The letter was copied to the following:
* The Honorable Patty Murray, US Senate
* The Honorable Maria Cantwell, US Senate
* The Honorable Lisa Murkowski, US Senate
* The Honorable Mark Begich, US Senate
* The Honorable Don Young, US House of Representatives
* The Honorable Dave Reichert, US House of Representatives
* US Senate Interior Appropriations Subcommittee
* US Senate National Parks Subcommittee
* US House of Representatives Interior Appropriations Subcommittee
* US House of Representatives National Parks, Forests, and Public Lands Subcommittee
* Will Shafroth, Deputy Assistant Secretary for Fish, Wildlife, and Parks, US Interior Department
* Garry Oye, Chief of Wilderness Stewardship & Recreation Management, National Park Service
* Rick Potts, Chief of Conservation & Outdoor Recreation Division, National Park Service
* Paul Anderson, Superintendent, Denali National Park
* Dave Uberuaga, Superintendent, Mount Rainier National Park
* Mike Gauthier, Liaison to the National Park Service, Office of the Assistant Secretary for Fish, Wildlife, and Parks, US Interior Department
The climbing groups' letter, and its tone, caught Superintendent Uberuaga by surprise, as his staff had met with the park's climbing concessionaires and mentioned the possibility of a higher permit fee and that there would be public meetings to seek input on the proposal. The Access Fund also was apprised, he said.

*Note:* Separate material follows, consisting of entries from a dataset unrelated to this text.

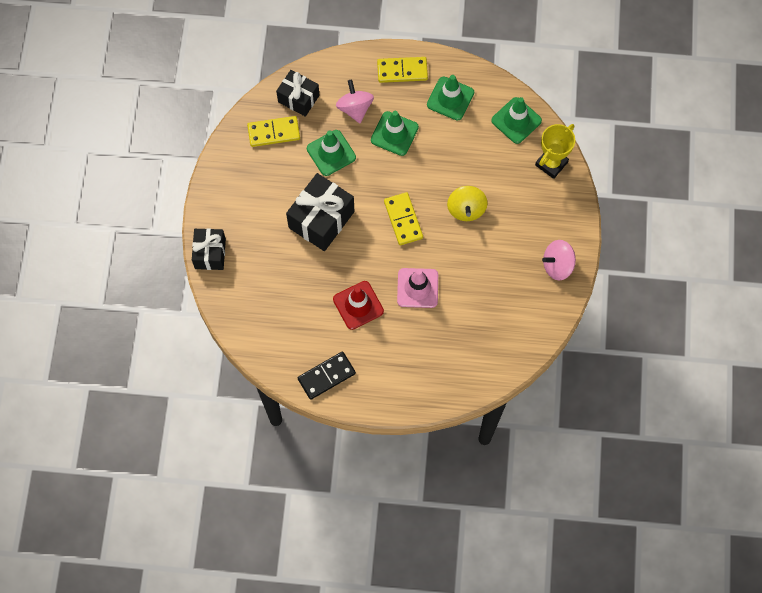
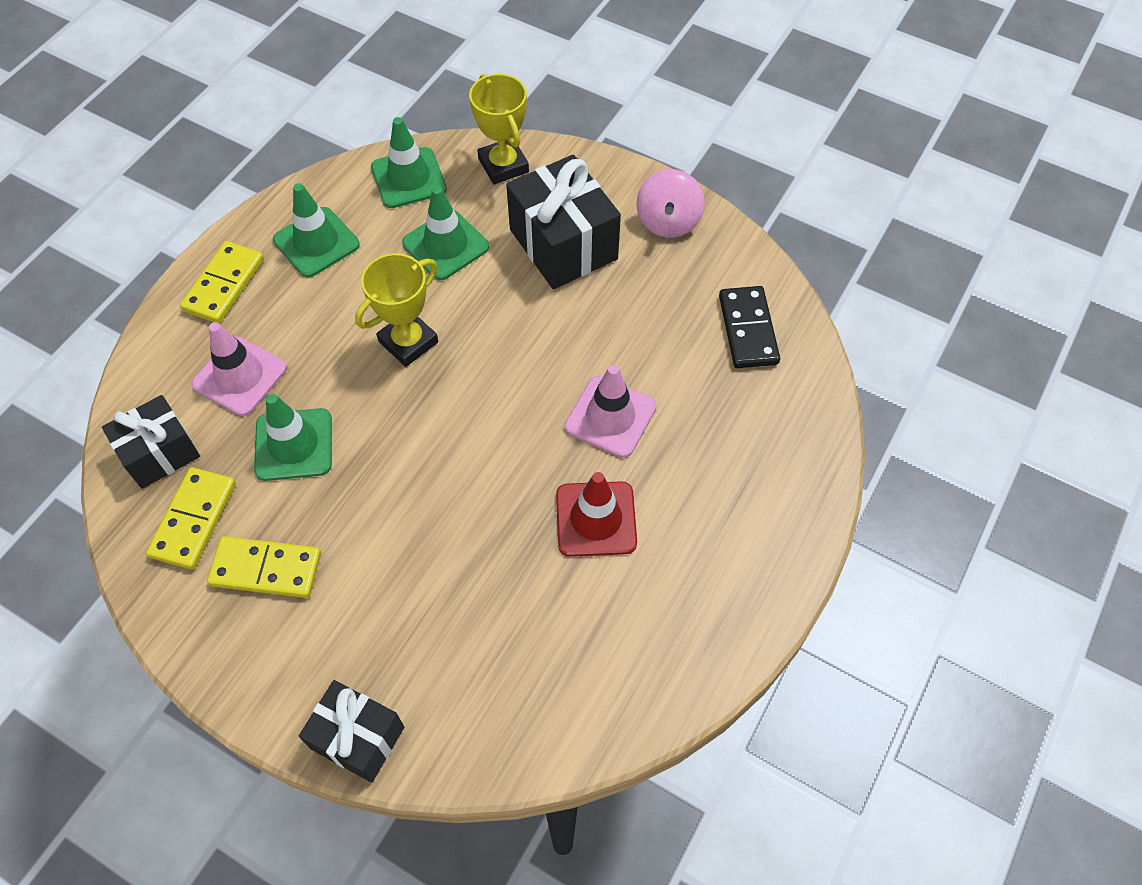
camera: 65 degrees left, 10 degrees down
(321, 220) = (406, 511): black gift -> black gift (563, 244)
(326, 376) = (705, 627): black domino -> black domino (747, 329)
(355, 108) = (240, 376): pink spinning top -> pink traffic cone
(394, 133) = (322, 339): green traffic cone -> green traffic cone (445, 245)
(403, 220) = (479, 388): yellow domino -> yellow domino (266, 569)
(413, 173) = (408, 342): none -> yellow trophy
(466, 209) = (512, 296): yellow spinning top -> none

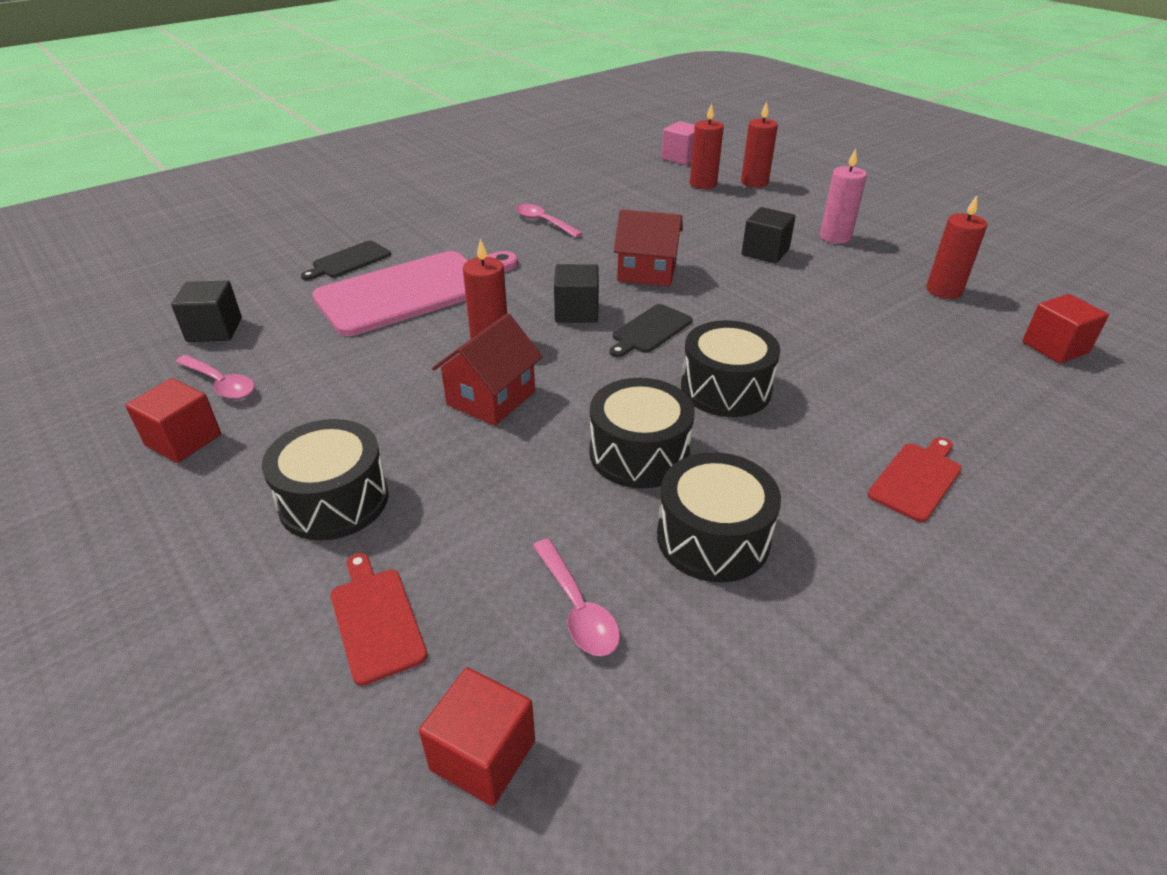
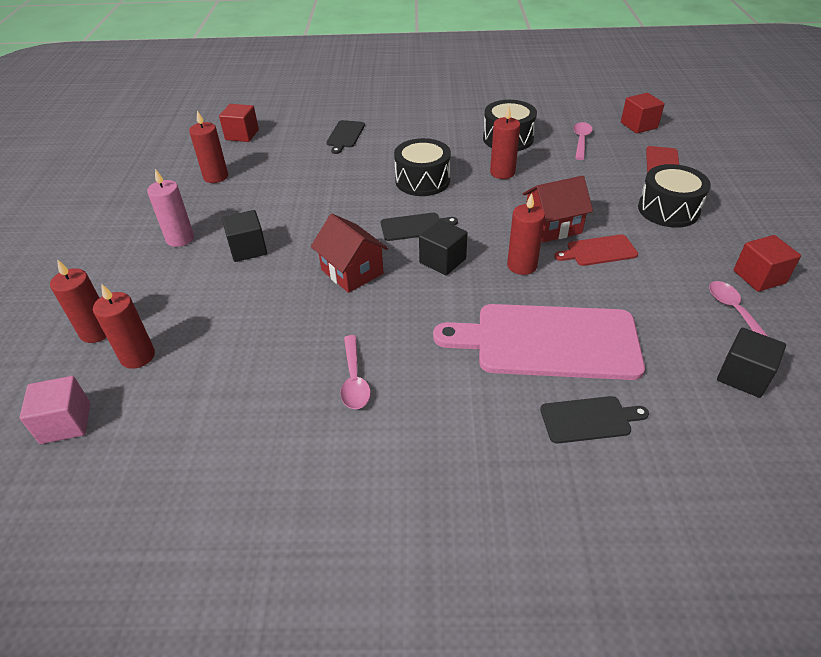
camera: 140 degrees left, 5 degrees up
(639, 453) = (502, 173): black drum -> red candle
(917, 479) = (403, 124): red cutting board -> red cutting board (598, 251)
(946, 411) = (345, 135): none -> black cutting board

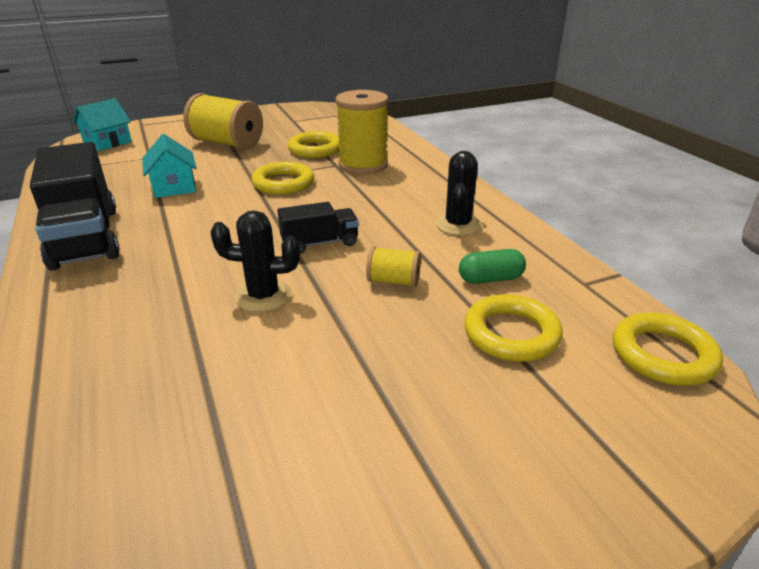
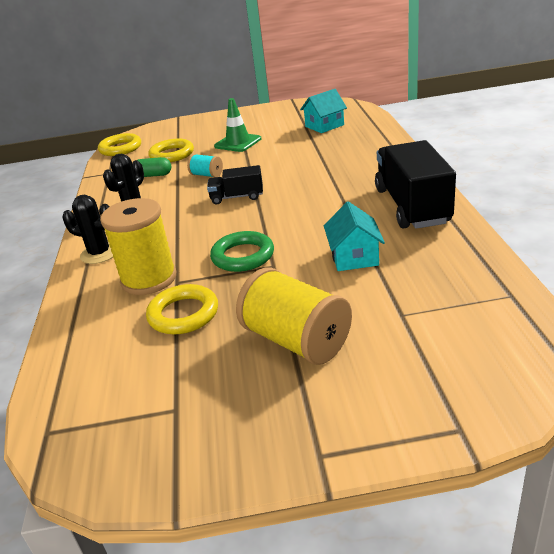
camera: 160 degrees left, 0 degrees up
(107, 143) = (485, 360): turquoise house -> turquoise house (324, 126)
(263, 296) = (282, 169): black cactus -> black cactus (99, 253)
(283, 183) = (243, 256): yellow ring -> green ring
(385, 377) = (238, 143): none -> green traffic cone
(393, 281) = (206, 175): yellow spool -> turquoise spool

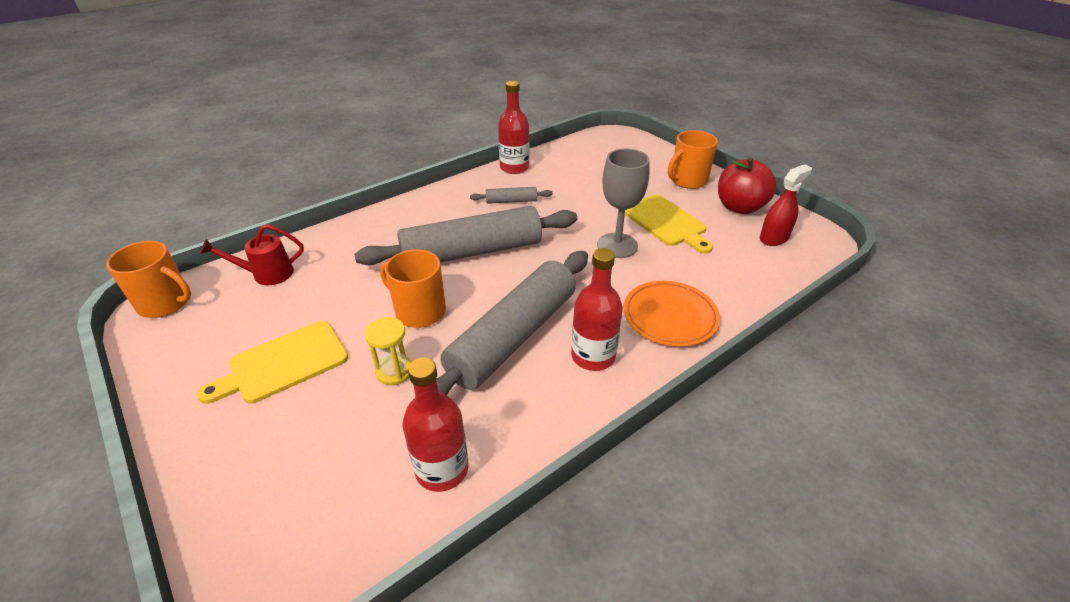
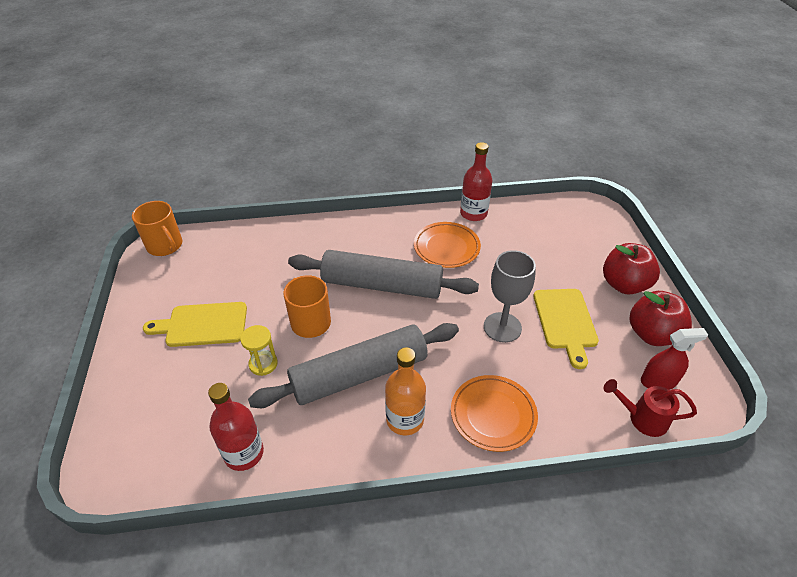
camera: 30 degrees right, 5 degrees up
(267, 274) = (234, 247): red watering can -> red watering can (642, 418)
(511, 201) = (446, 247): grey rolling pin -> orange plate
(593, 356) = (405, 419): red bottle -> orange bottle
(687, 180) = (624, 284): orange mug -> red apple

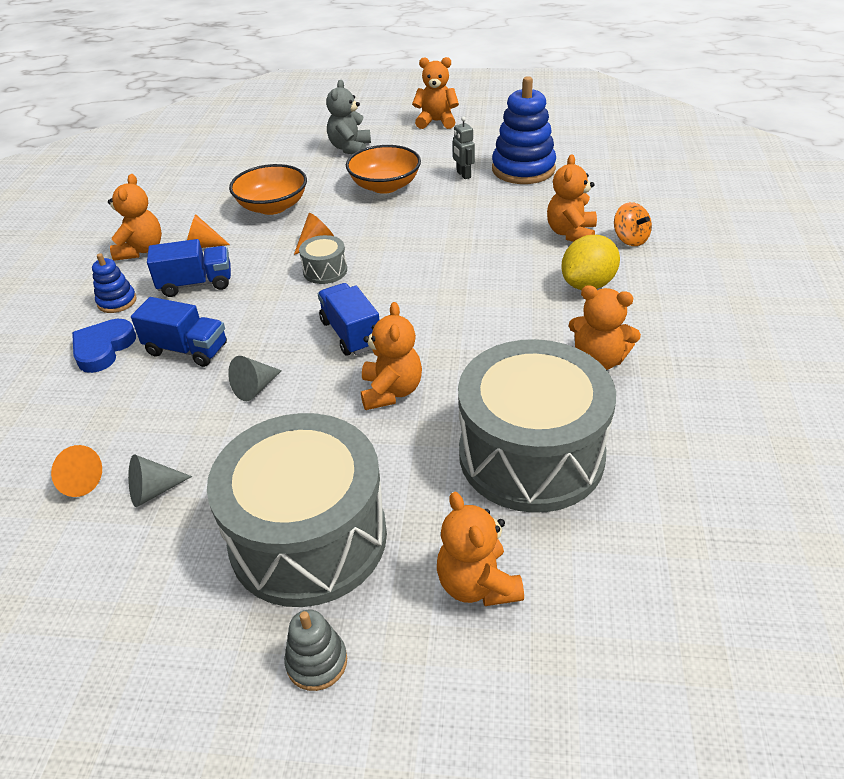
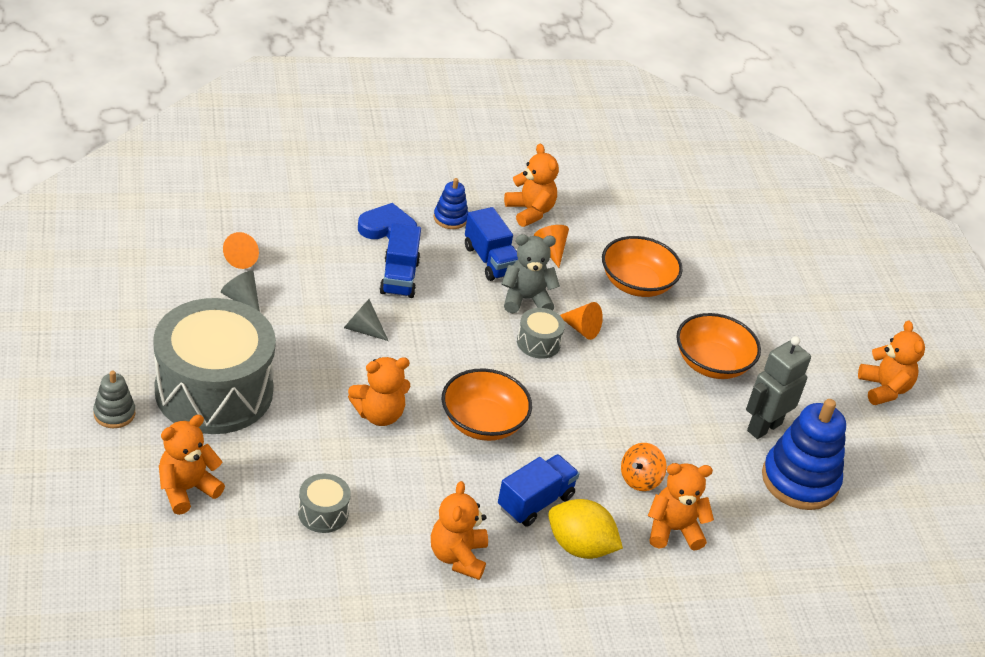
camera: 65 degrees right, 0 degrees up
(141, 250) = (530, 211): orange teddy bear -> orange teddy bear turned 105 degrees counterclockwise
(350, 148) = (783, 322): grey teddy bear -> grey teddy bear (526, 299)
(351, 334) = (448, 376): blue truck -> blue truck (535, 502)
(421, 320) = (483, 422): none -> orange bowl
(463, 175) = (764, 427): grey robot -> grey robot, size x1.73
(531, 455) = (323, 513): grey drum -> grey drum, size x0.41
(630, 239) = (680, 583): orange spinning top -> orange spinning top (640, 479)

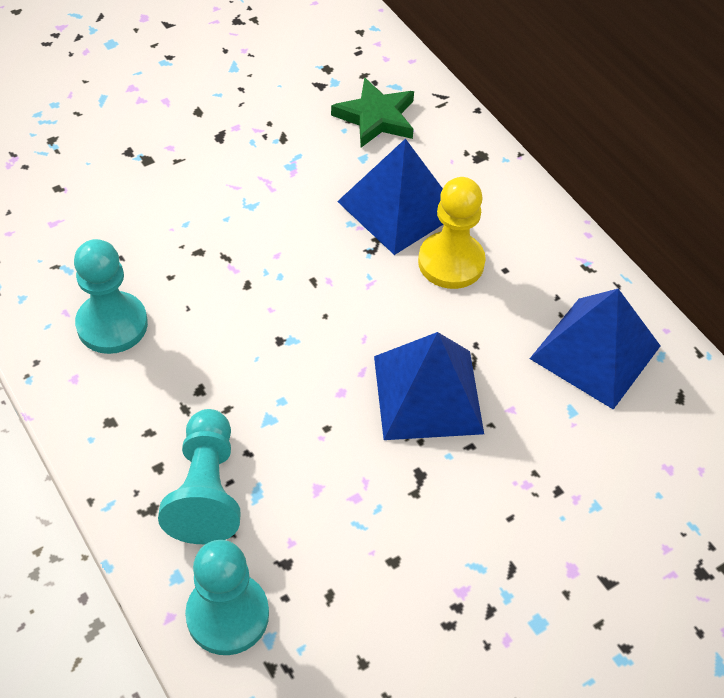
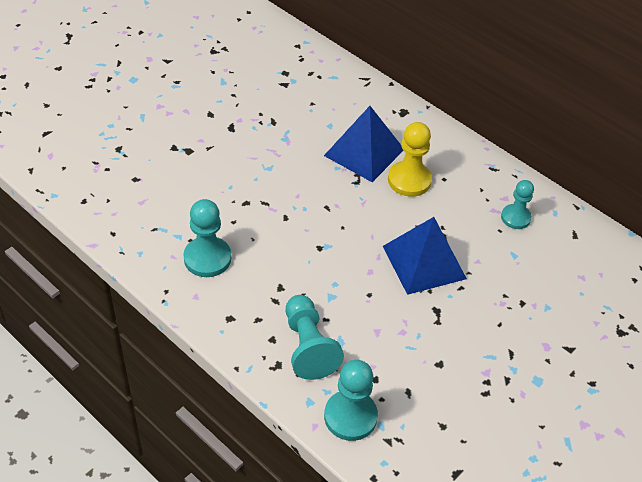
camera: 15 degrees left, 5 degrees down
(376, 118) = (328, 99): green star -> none
(595, 352) = (515, 217): blue pyramid -> turquoise pawn

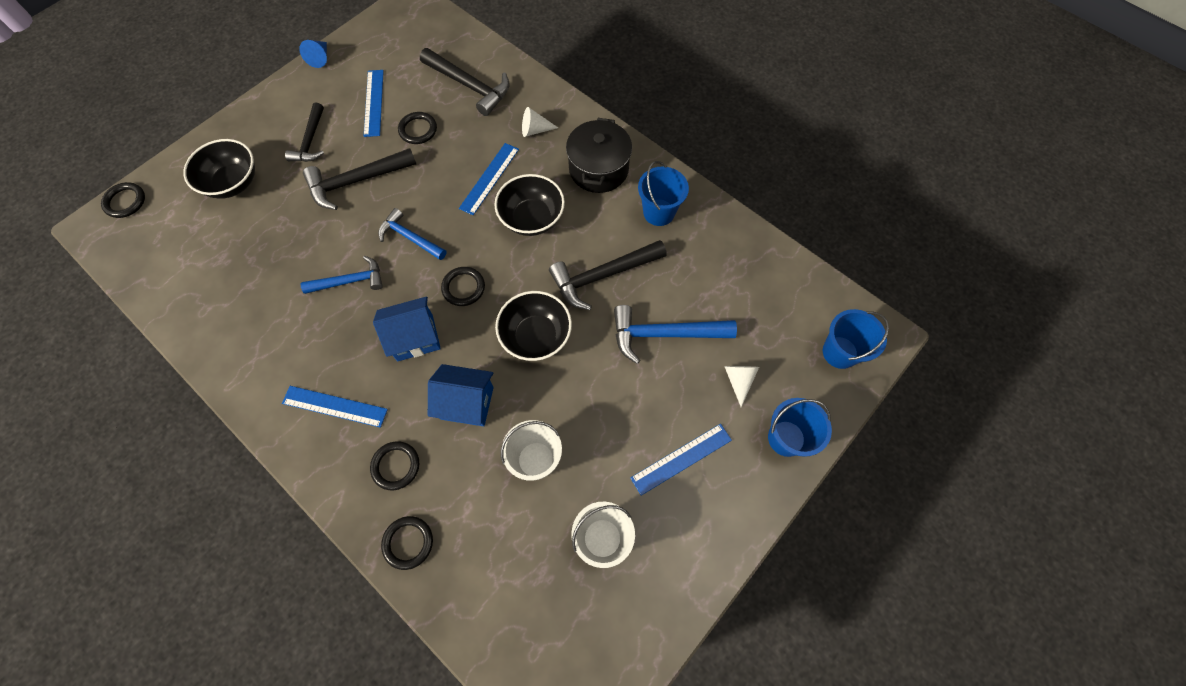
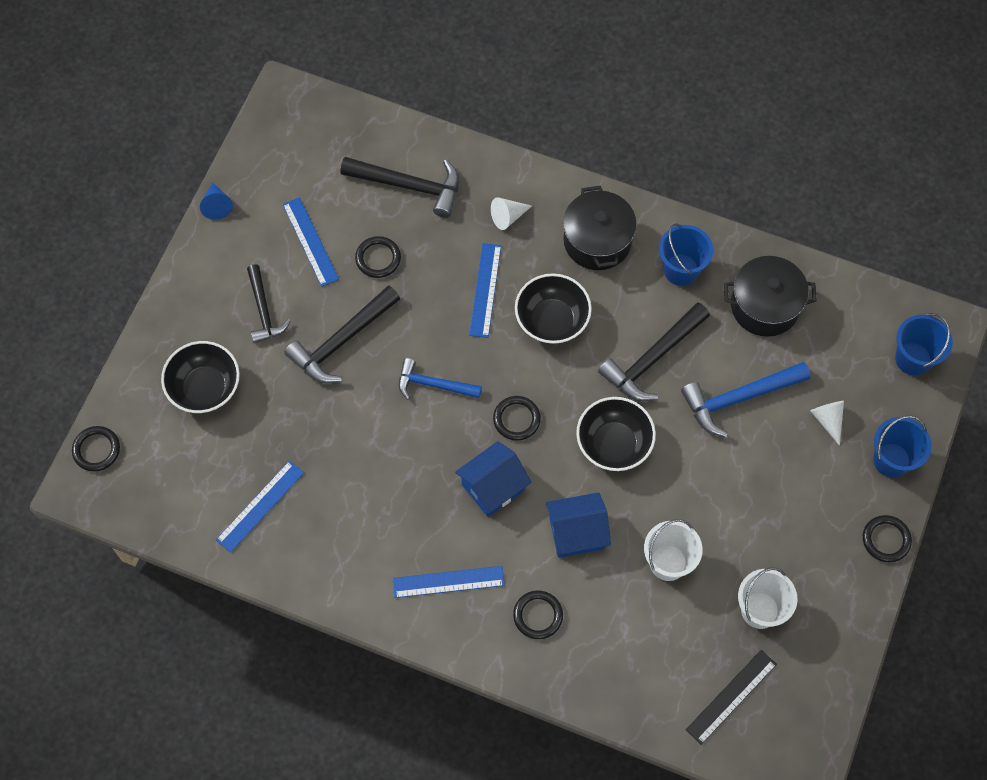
camera: 20 degrees left, 0 degrees up
(350, 281) = (395, 452): blue hammer -> none
(408, 542) = (584, 678): black ring -> black ring (886, 539)
(537, 617) = (731, 697): none -> black ruler
(681, 458) = (802, 513): blue ruler -> blue ruler (260, 506)
(720, 264) = (765, 306): none -> black pot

Mount Rainier last raised its climbing permit fee in 2003, when it went from $25 to $30.
While the Park Service is preparing a formal response to the groups, Superintendent Uberuaga said he and Denali Superintendent Paul Anderson plan to meet with the executive directors from The Access Fund, the American Alpine Club, and the American Mountain Guides Association in mid-October to discuss permit fees.
The Mount Rainier superintendent was optimistic the tensions could be resolved. The three groups, he said, have been vital partners for Mount Rainier, Denali, and other parks with climbing resources as they help out with education, training, and lobbying in Washington, D.C., for the parks.
"We consider them really critical partners in our relationship," Superintendent Uberuaga said. "It’ll all work out in the end, I’m confident of that.”